In the past several weeks of class, I have developed a better understanding of different approaches to literacy instruction as a result of concepts explained in Flint’s Literate Lives, class lectures and discussions, as well as presentations on The Daily 5, The Book Whisperer, Mosaic of Thought, and Getting Beyond “I Like the Book”. Flint laid out different literacy programs and approaches to literacy teaching which class presentations further built upon by sharing specific applications and use of various models to the classroom. The four different theories to literacy learning are identified as: (1) behaviorism, (2) psycholinguistics, (3) transactional, and (4) critical. The behaviorism theory is one I have personally observed during my work within the ESL classroom. This skills-based model focuses on guiding students to develop skills through age-level texts and phonics-oriented basals. As far as the psycholinguistics and transactional theories of literacy teaching, practices explained in The Daily 5, The Book Whisperer and Mosaic of Thought addressed the importance of whole language and reader response through comprehension and reader workshop strategies. Getting Beyond “I Like the Book” was most aligned with the critical theory to literacy teaching because it discussed developing critical thinking skills within students and fostering deeper thought and learning as a result of teachers challenging students to critically engage with and respond to the text.
In addition to these theories, we also learned about oral language learning and emergent literacy transitioning into beginning readers and writers. In Flint Chapter 2, learning about Halliday’s model of language acquisition allowed me to understand that the instrumental (language is used to meet needs), regulatory (language is used to control behavior), personal (language expresses thoughts and opinions), and interactional (language is used to form social relationships) functions of language are all aspects of language that build a foundation for literacy often times before academic teaching of reading or formal study of literature enters a child’s life. The development and use of cueing systems and phonemic awareness are two examples of the many ways learning happens through language to prepare students for literacy development. In regards to emergent literacy, the most helpful example in demonstrating the process of concepts about word, print, and phonemic awareness was watching the videos in class with Liam and the other children reading various texts and books. Our discussion on what they know and what they can do allowed me to reach the personal realization, aside from specific concepts explained in Flint Chapter 6, that emergent literacy and beginning stages of reading do not refer solely to competency and skill level but instead refer to the reader participating in the holistic process of comprehending all parts of a text and its meaning (i.e. pictures, word repetition, predictions, questions, etc).

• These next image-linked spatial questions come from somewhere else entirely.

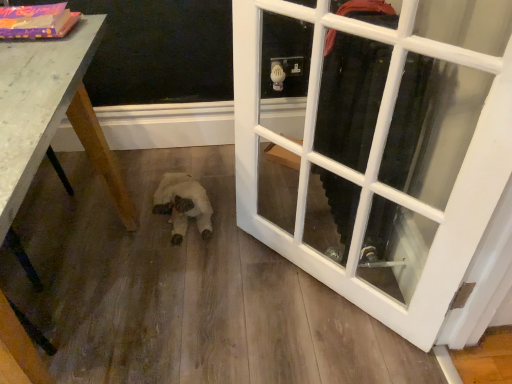
Question: From a real-world perspective, is white plush toy at center physically located above or below white glass door at center?

Choices:
 (A) below
 (B) above

Answer: (A)

Question: Is white plush toy at center bigger or smaller than white glass door at center?

Choices:
 (A) big
 (B) small

Answer: (B)

Question: Which object is the closest to the wooden table at lower left?

Choices:
 (A) white glass door at center
 (B) white plush toy at center

Answer: (B)

Question: Based on their relative distances, which object is nearer to the white glass door at center?

Choices:
 (A) white plush toy at center
 (B) wooden table at lower left

Answer: (A)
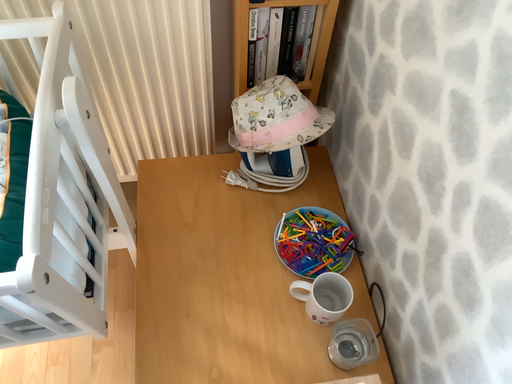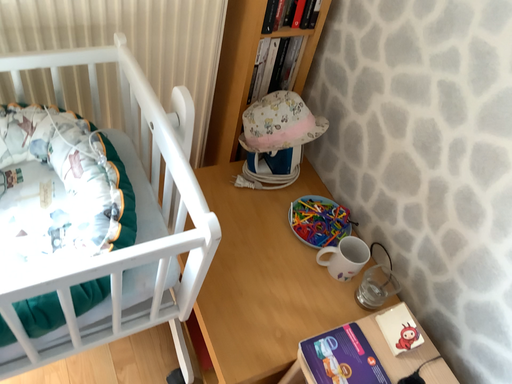
Question: Which way did the camera rotate in the video?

In response to part of the reading on emergent readers, one issue that interested me that has not been directly discussed in class is the idea of concepts of screen. Flint defines this as “an assessment to determine children’s understandings of digital media” (p. 166) and explains how technology is also an area where beginning readers are interacting with texts and material that requires literacy development, decoding, and comprehension. Moving forward, I am wondering if technology literacy is a process or skill addressed explicitly within school or if it is a process teachers expect students to develop independently.